I do not know how we got here.

I’d like to blame my mother (sorry, Mom!) but I know the real truth is that the real culprit is my children’s mother. It happened, I admit, because of a quality I did inherit from my mom, a quality I lean into and get so much joy from — I love to delight my kids.

And so one innocent morning, I decided to introduce my kids to the luxury of warmed, simple carbohydrates piled high with Reddi-wip. They loved it. They kept asking for it and I keep buying it. 

And now, here we are. We’re a waffle-with-cream family.

This week I decided that the absolute LEAST we could do is spread a little peanut butter atop the waffle before smothering it in Reddi-wip.

“Peanut butter and whipped cream is one of the world’s most delicious combinations!” I told the kids as I coated the waffle with a thin layer of peanut butter and willed a full day’s nutrition into that brave spread.

Anna took a few bites of the delicious waffle and announced, “I’m full!
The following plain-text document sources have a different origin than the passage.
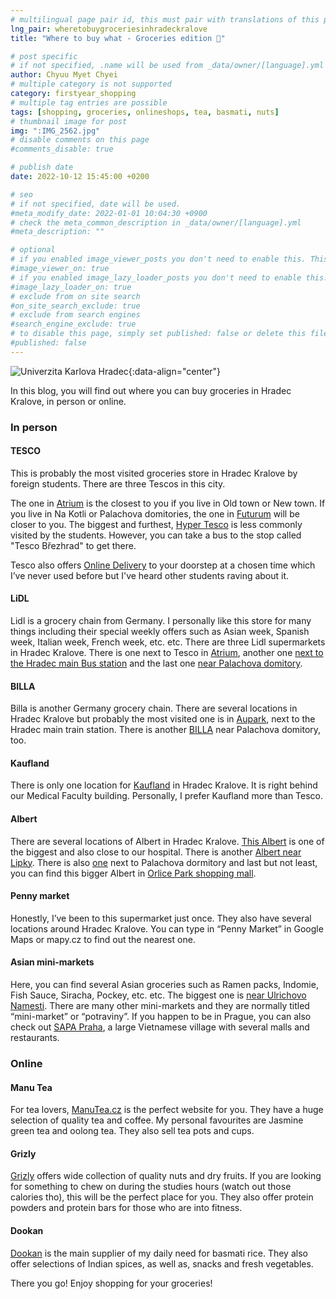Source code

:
 ```yaml
---
# multilingual page pair id, this must pair with translations of this page. (This name must be unique)
lng_pair: wheretobuygroceriesinhradeckralove
title: "Where to buy what - Groceries edition 🛒"

# post specific
# if not specified, .name will be used from _data/owner/[language].yml
author: Chyuu Myet Chyei
# multiple category is not supported
category: firstyear_shopping
# multiple tag entries are possible
tags: [shopping, groceries, onlineshops, tea, basmati, nuts]
# thumbnail image for post
img: ":IMG_2562.jpg"
# disable comments on this page
#comments_disable: true

# publish date
date: 2022-10-12 15:45:00 +0200

# seo
# if not specified, date will be used.
#meta_modify_date: 2022-01-01 10:04:30 +0900
# check the meta_common_description in _data/owner/[language].yml
#meta_description: ""

# optional
# if you enabled image_viewer_posts you don't need to enable this. This is only if image_viewer_posts = false
#image_viewer_on: true
# if you enabled image_lazy_loader_posts you don't need to enable this. This is only if image_lazy_loader_posts = false
#image_lazy_loader_on: true
# exclude from on site search
#on_site_search_exclude: true
# exclude from search engines
#search_engine_exclude: true
# to disable this page, simply set published: false or delete this file
#published: false
---
```

<!-- outline-start -->

![Univerzita Karlova Hradec](:IMG_2562.jpg){:data-align="center"}


In this blog, you will find out where you can buy groceries in Hradec Kralove, in person or online. 

### In person

#### TESCO

This is probably the most visited groceries store in Hradec Kralove by foreign students. There are three Tescos in this city. 

The one in [Atrium](https://goo.gl/maps/TSiVbFcPeGsPN5Fz9) is the closest to you if you live in Old town or New town.
If you live in Na Kotli or Palachova domitories, the one in [Futurum](https://goo.gl/maps/kC6Gb59AqXFz13LDA) will be closer to you. 
The biggest and furthest, [Hyper Tesco](https://goo.gl/maps/JmbyJRJjeTkMvnM69) is less commonly visited by the students. However, you can take a bus to the stop called "Tesco Březhrad" to get there. 

Tesco also offers [Online Delivery](https://nakup.itesco.cz/groceries/en-GB?preservedReferrer=https://nakup.itesco.cz/groceries/cs-CZ) to your doorstep at a chosen time which I’ve never used before but I've heard other students raving about it. 

#### LiDL

Lidl is a grocery chain from Germany. I personally like this store for many things including their special weekly offers such as Asian week, Spanish week, Italian week, French week, etc. etc. There are three Lidl supermarkets in Hradec Kralove. There is one next to Tesco in [Atrium](https://goo.gl/maps/TSiVbFcPeGsPN5Fz9), another one [next to the Hradec main Bus station](https://goo.gl/maps/8sN4iFEaLf3Am99c8) and the last one [near Palachova domitory](https://goo.gl/maps/N4xqBdsBdyaVgA4c7).

#### BILLA

Billa is another Germany grocery chain. There are several locations in Hradec Kralove but probably the most visited one is in [Aupark](https://goo.gl/maps/52gB1rjUkDXLgrxA6), next to the Hradec main train station. There is another [BILLA](https://g.page/billa-tridaedvardabenese?share) near Palachova domitory, too. 

#### Kaufland

There is only one location for [Kaufland](https://goo.gl/maps/D5imzey3aZxEsYoC7) in Hradec Kralove. It is right behind our Medical Faculty building. Personally, I prefer Kaufland more than Tesco. 

#### Albert

There are several locations of Albert in Hradec Kralove. [This Albert](https://goo.gl/maps/wvWh6goBrRCLq1m96) is one of the biggest and also close to our hospital. There is another [Albert near Lipky](https://goo.gl/maps/U1Cpq4mWcxJLn8pLA). There is also [one](https://goo.gl/maps/C9P1XXcQQVv7Y1ES9) next to Palachova dormitory and last but not least, you can find this bigger Albert in [Orlice Park shopping mall](https://goo.gl/maps/iSEGALZ6SzahKzaHA).

#### Penny market

Honestly, I’ve been to this supermarket just once. They also have several locations around Hradec Kralove. You can type in “Penny Market” in Google Maps or mapy.cz to find out the nearest one.

#### Asian mini-markets

Here, you can find several Asian groceries such as Ramen packs, Indomie, Fish Sauce, Siracha, Pockey, etc. etc. The biggest one is [near Ulrichovo Namesti](https://goo.gl/maps/aRNuHQmJSWFn7Bgi7). There are many other mini-markets and they are normally titled “mini-market” or “potraviny”. If you happen to be in Prague, you can also check out [SAPA Praha](https://goo.gl/maps/ZXr5MwjgxGtY9Y1z9), a large Vietnamese village with several malls and restaurants. 


### Online

#### Manu Tea

For tea lovers, [ManuTea.cz](https://www.manutea.cz/) is the perfect website for you. They have a huge selection of quality tea and coffee. My personal favourites are Jasmine green tea and oolong tea. They also sell tea pots and cups.

#### Grizly

[Grizly](https://www.grizly.cz/) offers wide collection of quality nuts and dry fruits. If you are looking for something to chew on during the studies hours (watch out those calories tho), this will be the perfect place for you. They also offer protein powders and protein bars for those who are into fitness. 

#### Dookan

[Dookan](https://dookan.com/) is the main supplier of my daily need for basmati rice. They also offer selections of Indian spices, as well as, snacks and fresh vegetables. 

There you go! Enjoy shopping for your groceries!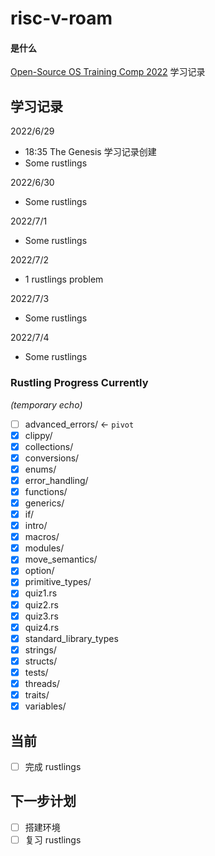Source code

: # risc-v-roam

#### 是什么
[Open-Source OS Training Comp 2022](https://github.com/LearningOS/rust-based-os-comp2022) 学习记录

## 学习记录

2022/6/29 
- 18:35 The Genesis 学习记录创建
- Some rustlings

2022/6/30
- Some rustlings 

2022/7/1  

- Some rustlings

2022/7/2  

- 1 rustlings problem

2022/7/3

- Some rustlings

2022/7/4

- Some rustlings

### Rustling Progress Currently 
*(temporary echo)*
- [ ] advanced_errors/ ← `pivot`
- [x] clippy/ 
- [x] collections/
- [x] conversions/
- [x] enums/
- [x] error_handling/
- [x] functions/
- [x] generics/
- [x] if/
- [x] intro/
- [x] macros/
- [x] modules/
- [x] move_semantics/
- [x] option/
- [x] primitive_types/
- [x] quiz1.rs
- [x] quiz2.rs
- [x] quiz3.rs
- [x] quiz4.rs
- [x] standard_library_types
- [x] strings/
- [x] structs/
- [x] tests/
- [x] threads/
- [x] traits/
- [x] variables/

## 当前
- [ ] 完成 rustlings

## 下一步计划
- [ ] 搭建环境
- [ ] 复习 rustlings
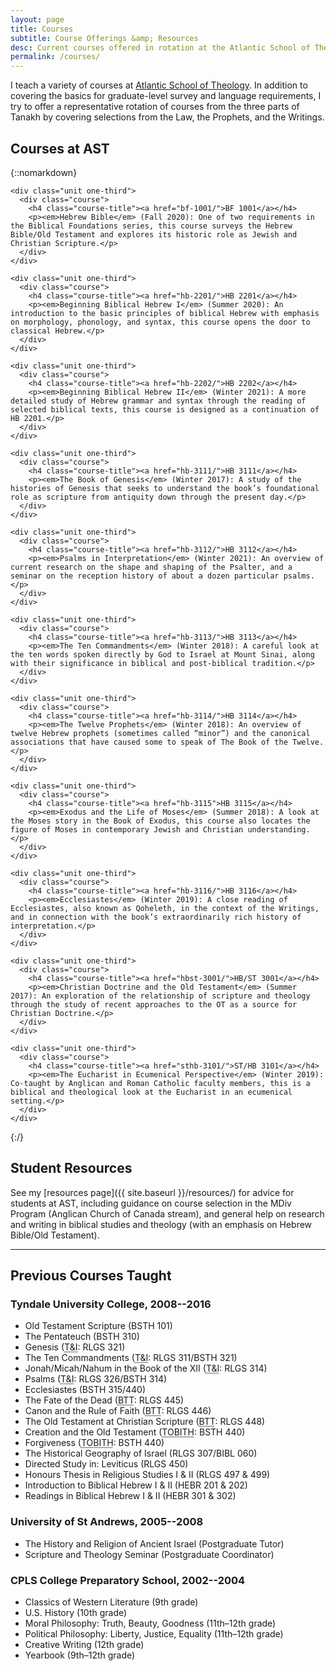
 ```yaml
---
layout: page
title: Courses
subtitle: Course Offerings &amp; Resources
desc: Current courses offered in rotation at the Atlantic School of Theology.
permalink: /courses/
---
```


I teach a variety of courses at [Atlantic School of Theology](http://www.astheology.ns.ca/).
In addition to covering the basics for graduate-level survey and
language requirements, I try to offer a representative rotation of
courses from the three parts of Tanakh by covering selections from the
Law, the Prophets, and the Writings.

## Courses at AST

{::nomarkdown}
<div class="courses">

  <div class="grid no-gutters">

    <div class="unit one-third">
      <div class="course">
        <h4 class="course-title"><a href="bf-1001/">BF 1001</a></h4>
        <p><em>Hebrew Bible</em> (Fall 2020): One of two requirements in the Biblical Foundations series, this course surveys the Hebrew Bible/Old Testament and explores its historic role as Jewish and Christian Scripture.</p>
      </div>
    </div>

    <div class="unit one-third">
      <div class="course">
        <h4 class="course-title"><a href="hb-2201/">HB 2201</a></h4>
        <p><em>Beginning Biblical Hebrew I</em> (Summer 2020): An introduction to the basic principles of biblical Hebrew with emphasis on morphology, phonology, and syntax, this course opens the door to classical Hebrew.</p>
      </div>
    </div>

    <div class="unit one-third">
      <div class="course">
        <h4 class="course-title"><a href="hb-2202/">HB 2202</a></h4>
        <p><em>Beginning Biblical Hebrew II</em> (Winter 2021): A more detailed study of Hebrew grammar and syntax through the reading of selected biblical texts, this course is designed as a continuation of HB 2201.</p>
      </div>
    </div>

  </div><!-- grid -->

  <div class="grid no-gutters">

    <div class="unit one-third">
      <div class="course">
        <h4 class="course-title"><a href="hb-3111/">HB 3111</a></h4>
        <p><em>The Book of Genesis</em> (Winter 2017): A study of the histories of Genesis that seeks to understand the book’s foundational role as scripture from antiquity down through the present day.</p>
      </div>
    </div>

    <div class="unit one-third">
      <div class="course">
        <h4 class="course-title"><a href="hb-3112/">HB 3112</a></h4>
        <p><em>Psalms in Interpretation</em> (Winter 2021): An overview of current research on the shape and shaping of the Psalter, and a seminar on the reception history of about a dozen particular psalms.</p>
      </div>
    </div>

    <div class="unit one-third">
      <div class="course">
        <h4 class="course-title"><a href="hb-3113/">HB 3113</a></h4>
        <p><em>The Ten Commandments</em> (Winter 2018): A careful look at the ten words spoken directly by God to Israel at Mount Sinai, along with their significance in biblical and post-biblical tradition.</p>
      </div>
    </div>

  </div><!-- grid -->

  <div class="grid no-gutters">

    <div class="unit one-third">
      <div class="course">
        <h4 class="course-title"><a href="hb-3114/">HB 3114</a></h4>
        <p><em>The Twelve Prophets</em> (Winter 2018): An overview of twelve Hebrew prophets (sometimes called “minor”) and the canonical associations that have caused some to speak of The Book of the Twelve.</p>
      </div>
    </div>

    <div class="unit one-third">
      <div class="course">
        <h4 class="course-title"><a href="hb-3115">HB 3115</a></h4>
        <p><em>Exodus and the Life of Moses</em> (Summer 2018): A look at the Moses story in the Book of Exodus, this course also locates the figure of Moses in contemporary Jewish and Christian understanding.</p>
      </div>
    </div>

    <div class="unit one-third">
      <div class="course">
        <h4 class="course-title"><a href="hb-3116/">HB 3116</a></h4>
        <p><em>Ecclesiastes</em> (Winter 2019): A close reading of Ecclesiastes, also known as Qoheleth, in the context of the Writings, and in connection with the book’s extraordinarily rich history of interpretation.</p>
      </div>
    </div>

  </div><!-- grid -->

  <div class="grid no-gutters">

    <div class="unit one-third">
      <div class="course">
        <h4 class="course-title"><a href="hbst-3001/">HB/ST 3001</a></h4>
        <p><em>Christian Doctrine and the Old Testament</em> (Summer 2017): An exploration of the relationship of scripture and theology through the study of recent approaches to the OT as a source for Christian Doctrine.</p>
      </div>
    </div>

    <div class="unit one-third">
      <div class="course">
        <h4 class="course-title"><a href="sthb-3101/">ST/HB 3101</a></h4>
        <p><em>The Eucharist in Ecumenical Perspective</em> (Winter 2019): Co-taught by Anglican and Roman Catholic faculty members, this is a biblical and theological look at the Eucharist in an ecumenical setting.</p>
      </div>
    </div>

  </div><!-- grid -->

</div>
{:/}

## Student Resources

See my [resources page]({{ site.baseurl }}/resources/) for advice for
students at AST, including guidance on course selection in the MDiv
Program (Anglican Church of Canada stream), and general help on research
and writing in biblical studies and theology (with an emphasis on Hebrew
Bible/Old Testament).

---

## Previous Courses Taught

### Tyndale University College, 2008--2016

- Old Testament Scripture (BSTH 101)
- The Pentateuch (BSTH 310)
- Genesis (<abbr title="Text &amp; Interpretation">T&amp;I</abbr>: RLGS 321)
- The Ten Commandments (<abbr title="Text &amp; Interpretation">T&amp;I</abbr>: RLGS 311/BSTH 321)
- Jonah/Micah/Nahum in the Book of the XII (<abbr title="Text &amp; Interpretation">T&amp;I</abbr>: RLGS 314)
- Psalms (<abbr title="Text &amp; Interpretation">T&amp;I</abbr>: RLGS 326/BSTH 314)
- Ecclesiastes (BSTH 315/440)
- The Fate of the Dead (<abbr title="Biblical Theological Themes">BTT</abbr>: RLGS 445)
- Canon and the Rule of Faith (<abbr title="Biblical Theological Themes">BTT</abbr>: RLGS 446)
- The Old Testament at Christian Scripture (<abbr title="Biblical Theological Themes">BTT</abbr>: RLGS 448)
- Creation and the Old Testament (<abbr title="Topics in Biblical Theology">TOBITH</abbr>: BSTH 440)
- Forgiveness (<abbr title="Topics in Biblical Theology">TOBITH</abbr>: BSTH 440)
- The Historical Geography of Israel (RLGS 307/BIBL 060)
- Directed Study in: Leviticus (RLGS 450)
- Honours Thesis in Religious Studies I &amp; II (RLGS 497 &amp; 499)
- Introduction to Biblical Hebrew I &amp; II (HEBR 201 &amp; 202)
- Readings in Biblical Hebrew I &amp; II (HEBR 301 &amp; 302)

### University of St Andrews, 2005--2008

- The History and Religion of Ancient Israel (Postgraduate Tutor)
- Scripture and Theology Seminar (Postgraduate Coordinator)

### CPLS College Preparatory School, 2002--2004

- Classics of Western Literature (9th grade)
- U.S. History (10th grade)
- Moral Philosophy: Truth, Beauty, Goodness (11th&ndash;12th grade)
- Political Philosophy: Liberty, Justice, Equality (11th&ndash;12th grade)
- Creative Writing (12th grade)
- Yearbook (9th&ndash;12th grade)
I need a wipe!” and tiptoed to me with her cream-coated fingers in the air.

As I wiped her sticky fingers and chin she said, “Now I want a waffle with cream.”

“But I thought you said you were full?” I wondered, already knowing that my kids lied about being full so freely that I wasn’t even sure they knew what the phrase meant.

“I’m full of that waffle. Now I want a normal waffle, only cream,” she said.

I looked flatly at my daughter, fingers still raised above her head as she twirled on her tiptoes, the entire world at her command.

“What’s it like to be you?” I asked with a bit of sarcasm but also wondering how she’d answer.

She didn’t hesitate. She twirled around and looked at me with raised eyebrows and a trace of whipped cream on her upper lip, “GOOD!”

Then she twirled back to the table and, once more for good measure, she said, “Waffle! With cream!”